▶ [Tasks to carry out]
1. In the text on the Maine petition funding, how much did the National Organization for Marriage give toward the signature collection?
2. Rewrite the paragraph of the text on the Maine petition funding that begins "There is an ongoing investigation" in shorter form, keeping its main facts.
3. Carry on the text on the Maine petition funding from the point where it stops.

▶ [Exercise text]
━━━━━━
Of the $343,689.50 raised to pay the Brighton, Michigan based National Petition Management, Inc. to collect the signatures, only $400, or a mere .001 of that total came from individuals. The remaining $343,289.50 was given by various religious organizations and James Dobson’s Focus on the Family. The National Organization for Marriage (NOM) gave nearly half of that total, $160,000. The remainder came from Catholic organizations ($150,000) and James Dobson’s Focus on the Family ($31,000).“It sure looks like they are trying to hide the donors in their latest effort to strip away marriage equality,” said Fred Karger. “ There is no way these organizations like NOM and the Roman Catholic Diocese of Portland had all this money sitting in their treasuries (except for possibly Focus on the Family). They went out and raised it expressly for this campaign. It’s very expensive to hire these signature gathering firms to collect 100,000 signatures in a short period of time.”

Let the Laundering Begin

NOM is a Mormon Front Group

There is an ongoing investigation into the Church of Jesus Christ of Latter-day Saints (Mormon Church) by the California Fair Political Practices Commission (FPPC Case #08/735). The FPPC is looking into both the Church’s lack of reporting its non-monetary contributions to Prop 8, and also whether NOM was, in fact, established as a front group by the Salt Lake City based Mormon Church. The Mormon Church has used this tactic in several states beginning in Hawaii in 1996.

Warning Maine Officials

In a letter to Jonathan Wayne, Executive Director of the Maine Commission on Governmental Ethics and Elections Practices (letter copy below), Karger warned of suspected money laundering by the major donors to Stand for Marriage PAC.

It begs the question; are they directing all contributions to their existing organizations, who in turn then give the money to Stand for Marriage PAC?,” Karger asked in today’s letter. “We are very familiar with how this coalition operates, and we want to warn the political leadership and the residents of Maine to beware.
━━━━━━
▶ [Data extracts]
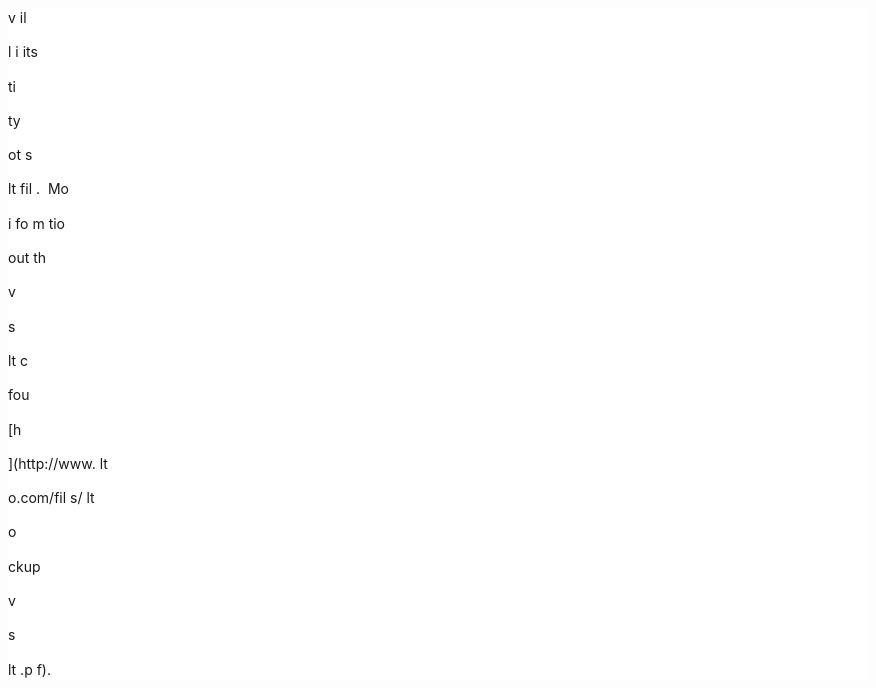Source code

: 
v
il

l
 i
 its 

ti

ty 


 
ot 
s 
 

lt
 fil
.  Mo

 i
fo
m
tio
 

out th
 

v

s


lt
 c

 

 fou

 [h


](http://www.
lt

o.com/fil
s/
lt

o

ckup

v

s


lt
.p
f).
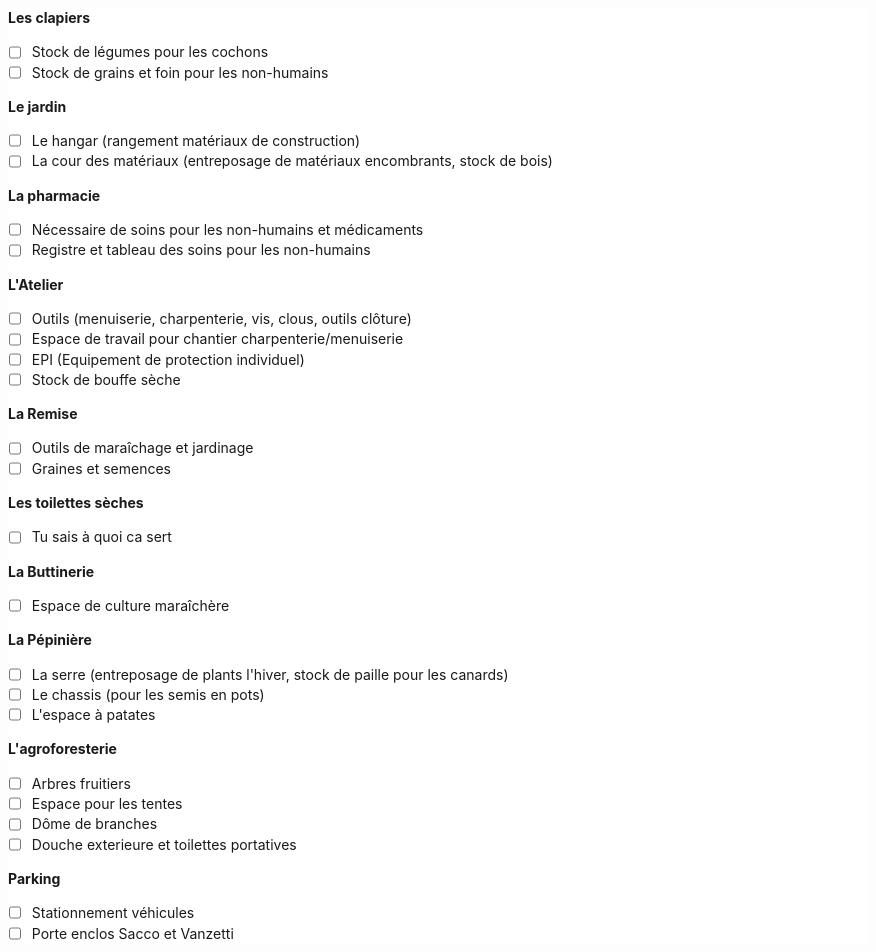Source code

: **Les clapiers**
- [ ] Stock de légumes pour les cochons
- [ ] Stock de grains et foin pour les non-humains

**Le jardin**
- [ ] Le hangar (rangement matériaux de construction)
- [ ] La cour des matériaux (entreposage de matériaux encombrants, stock de bois)

**La pharmacie** 
- [ ] Nécessaire de soins pour les non-humains et médicaments
- [ ] Registre et tableau des soins pour les non-humains

**L'Atelier**
- [ ] Outils (menuiserie, charpenterie, vis, clous, outils clôture)
- [ ] Espace de travail pour chantier charpenterie/menuiserie
- [ ] EPI (Equipement de protection individuel)
- [ ] Stock de bouffe sèche

**La Remise** 
- [ ] Outils de maraîchage et jardinage
- [ ] Graines et semences

**Les toilettes sèches**
- [ ] Tu sais à quoi ca sert

**La Buttinerie**
- [ ] Espace de culture maraîchère

**La Pépinière**
- [ ] La serre (entreposage de plants l'hiver, stock de paille pour les canards)
- [ ] Le chassis (pour les semis en pots)
- [ ] L'espace à patates

**L'agroforesterie**
- [ ] Arbres fruitiers
- [ ] Espace pour les tentes
- [ ] Dôme de branches
- [ ] Douche exterieure et toilettes portatives

**Parking**
- [ ] Stationnement véhicules
- [ ] Porte enclos Sacco et Vanzetti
━━━━━━
▶ [Responses to the exercise]
1. $160,000, nearly half of the total.

2. The California Fair Political Practices Commission (FPPC Case #08/735) is investigating the Mormon Church. It is examining whether the Church failed to report its non-monetary contributions to Prop 8 and whether it set up NOM as a front group. The Church has used this tactic in several states, starting in Hawaii in 1996.

3.
The coalition has also hired the highly regarded Schubert, Flint Campaign Management firm of Sacramento, California.

Who are the Victims Here?

These major backers of Stand for Marriage PAC will do their best to play the poor victim. They like to say that their contributors are being targeted simply because they give money to “preserve marriage.” That’s what they did in California after running a very nasty campaign and spending $40 million to take away marriage equality from millions of Californians.

Let’s be clear. They are NOT the victims here. The Mormon Church and its coalition have qualified and passed Constitutional Amendments in 30 states to yank away civil rights from gay and lesbian Americans.

The Mormons began this fight in 1988. They have been destroying lives, intimidating people and demonizing an entire class to solidify their base and raise millions and millions of dollars.

After two decades of assaulting the LGBT Community, we are now fighting back with our talent, our numbers, our friends, our money and our purchasing power. They are not the victims in this equation, and even the best PR by all of their consultants cannot rewrite history.

Our hope is that as young people discover that they are LGB or T, they do not feel any less of a person because Maggie Gallagher (NOM $160,000 to the Maine campaign), Bishop Richard Malone (Roman Catholic Diocese of Portland, ME $100,000 to the Maine campaign) Knights of Columbus (Catholic Church’s Political Arm $50,000 to the Maine campaign) or James Dobson (Focus on the Family $31,000 to the Maine campaign) gave so very much money to bully them and take away their rights.

Copy of Letter To Maine Election Officials

August 13, 2009

Mr. Jonathan Wayne
Executive Director
Maine Commission on Governmental Ethics and
Elections Practices
135 State House Station
Augusta, Maine 04333

Re: Money Laundering — Stand for Marriage PAC

Dear Mr. Wayne:

We have reviewed the very first finance report which was recently filed by Stand for Marriage PAC, the group trying to repeal Maine’s same-sex marriage law.

It appears that there are already questionable activities.

Stand for Marriage PAC reported raising $343,689.50 during the period April 1 to July 5, 2009. We found it very suspicious that of that total, only $400 was given by individuals. The balance of $343,289.50 was contributed by various religious organizations and James Dobson’s Focus on the Family. That means that individual contributions to repeal gay marriage in Maine are only .001% of the total raised.

Are the proponents trying to hide the identities of those contributing to their campaign? Are they directing all contributions to existing organizations, who then gave the money to Stand for Marriage PAC? This appears to be the case.

If this is true, would it not be considered money laundering?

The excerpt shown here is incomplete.